I went to attend a lecture in Concordia last week, given by a professor from "Rice University". His topic was
related to logic. It is said that the three foundations of logic---"consistency, completeness and decidable"
was overthrown. For "inconsistency" of logic, he gave an example of self-contradictive proposition:
"There is no universal truth."
He explained about this paradox as that if it is true, then there is no universal truth implies it is false.
And if it is false, then there is universal truth, it must be true.
I tried very hard to disbelieve him by attempting to prove it is not self-contradictive. I think the biggest
problem is the definition of "Universal Truth", which must be strictly defined before all. The following is my
understanding:
First I define "universal truth" as a propositional function U(x) such that for all x, U(x) is true. Then the
proposition "there is no universal truth" becomes "for all propositional functions, it is not the case that
there exists a propositional function U(x) such that for all x U(x) is always true." And we know this proposition
is false because we actually can find such proposition like "for all x that x=x" etc.

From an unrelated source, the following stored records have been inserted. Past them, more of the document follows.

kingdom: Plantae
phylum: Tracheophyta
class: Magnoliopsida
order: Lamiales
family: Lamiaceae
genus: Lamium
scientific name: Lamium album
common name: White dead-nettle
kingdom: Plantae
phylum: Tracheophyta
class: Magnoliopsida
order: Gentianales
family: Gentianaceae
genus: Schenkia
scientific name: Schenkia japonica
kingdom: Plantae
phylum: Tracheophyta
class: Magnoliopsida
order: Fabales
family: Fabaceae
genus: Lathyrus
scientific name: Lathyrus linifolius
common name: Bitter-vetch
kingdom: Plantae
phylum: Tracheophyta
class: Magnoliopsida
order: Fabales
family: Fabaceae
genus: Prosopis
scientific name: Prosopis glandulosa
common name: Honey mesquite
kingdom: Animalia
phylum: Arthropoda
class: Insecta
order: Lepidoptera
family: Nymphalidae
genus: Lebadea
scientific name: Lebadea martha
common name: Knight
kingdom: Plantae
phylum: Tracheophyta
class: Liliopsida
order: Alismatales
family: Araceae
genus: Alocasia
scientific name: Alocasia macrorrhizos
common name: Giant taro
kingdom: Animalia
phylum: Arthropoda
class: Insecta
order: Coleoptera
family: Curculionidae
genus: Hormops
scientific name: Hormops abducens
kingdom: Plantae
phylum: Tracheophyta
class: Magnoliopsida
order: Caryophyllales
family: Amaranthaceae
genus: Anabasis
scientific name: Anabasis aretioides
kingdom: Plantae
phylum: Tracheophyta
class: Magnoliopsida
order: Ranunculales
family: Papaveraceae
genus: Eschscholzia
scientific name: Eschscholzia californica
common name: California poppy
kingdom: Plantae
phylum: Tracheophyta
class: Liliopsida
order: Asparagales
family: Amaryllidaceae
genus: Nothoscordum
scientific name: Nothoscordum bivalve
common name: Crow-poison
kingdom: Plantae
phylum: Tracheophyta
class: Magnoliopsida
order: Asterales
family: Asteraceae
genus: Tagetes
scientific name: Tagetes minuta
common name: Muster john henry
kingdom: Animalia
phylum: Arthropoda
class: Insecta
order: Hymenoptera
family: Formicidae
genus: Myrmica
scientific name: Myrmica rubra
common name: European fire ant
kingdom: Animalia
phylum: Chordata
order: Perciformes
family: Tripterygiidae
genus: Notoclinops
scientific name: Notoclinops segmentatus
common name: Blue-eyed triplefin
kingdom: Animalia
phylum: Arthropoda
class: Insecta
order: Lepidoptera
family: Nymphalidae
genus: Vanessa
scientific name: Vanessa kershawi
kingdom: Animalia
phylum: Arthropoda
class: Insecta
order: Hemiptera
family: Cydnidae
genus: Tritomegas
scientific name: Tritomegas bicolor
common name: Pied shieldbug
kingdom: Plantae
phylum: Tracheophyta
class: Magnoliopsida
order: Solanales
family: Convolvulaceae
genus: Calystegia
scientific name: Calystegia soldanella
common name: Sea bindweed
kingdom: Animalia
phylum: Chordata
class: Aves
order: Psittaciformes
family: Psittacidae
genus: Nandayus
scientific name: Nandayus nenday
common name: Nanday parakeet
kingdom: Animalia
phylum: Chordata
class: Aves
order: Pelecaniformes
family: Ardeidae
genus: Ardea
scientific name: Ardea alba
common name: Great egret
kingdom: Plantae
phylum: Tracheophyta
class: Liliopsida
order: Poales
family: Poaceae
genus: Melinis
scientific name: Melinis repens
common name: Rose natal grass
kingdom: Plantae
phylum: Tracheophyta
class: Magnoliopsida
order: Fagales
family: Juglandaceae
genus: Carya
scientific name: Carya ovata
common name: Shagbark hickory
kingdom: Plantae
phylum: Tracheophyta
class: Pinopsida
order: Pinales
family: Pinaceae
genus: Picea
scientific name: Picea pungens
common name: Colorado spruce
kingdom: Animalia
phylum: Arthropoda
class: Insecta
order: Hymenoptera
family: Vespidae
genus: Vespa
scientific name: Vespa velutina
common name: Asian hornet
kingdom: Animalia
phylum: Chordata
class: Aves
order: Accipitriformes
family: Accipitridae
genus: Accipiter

Since the proposition "there is no universal truth" is a false proposition, we won't bother ourselves with
so-called "self-contradictive", right? Because "there indeed exists universal truth, however, not this one."
I simply cannot believe that logic is inconsistency as declared by that professor, but sometimes I think I am
clear, however, sometimes my mind is mixed up. Can you justify this?
Thank you for your time.
Qingzhe Huang
Question: Find the recursive relation of number of strictly increasing of positive integers that has 1 as
its first term and n as its last term where n is a positive integer.
Original solution (from author):
Let S(n) be the number of such sequences. A sequence ending with n must consist all
sequences that end in something less than n followed by n as its last term. So,
S(n) = S(1) + S(2) + ...+ S(n-1) where S(1) = 1 and n>=2 (1)
My solution:
Let S(n) be the number of such sequences. Then S(n) = 2xS(n-1) where S(1)=1 and n>=2 (2)
proof: Let P(n) be the set of all sequences of strictly increasing that has 1 as its first term and n as
last term. Then every element in P(n+1) can have number n as one of its term or not.
Case 1: Suppose elements in P(n+1) do have n as one of its term, then the sequences are all the sequences
in P(n) followed with n+1 as its last term. So the number is |P(n)|= S(n).
Case 2: Suppose elements in P(n+1) do not have "n" as one of its term, then the sequences are all the
sequences in P(n) without n and followed with n+1 as its last term. And the number of sequences is
still |P(n)|=S(n). Because we get the sequence by removing the last term which is "n".
So, |P(n)| = 2x|P(n-1)| or in term of S(n) = 2xS(n-1)
You can verify that (1) and (2) are equal.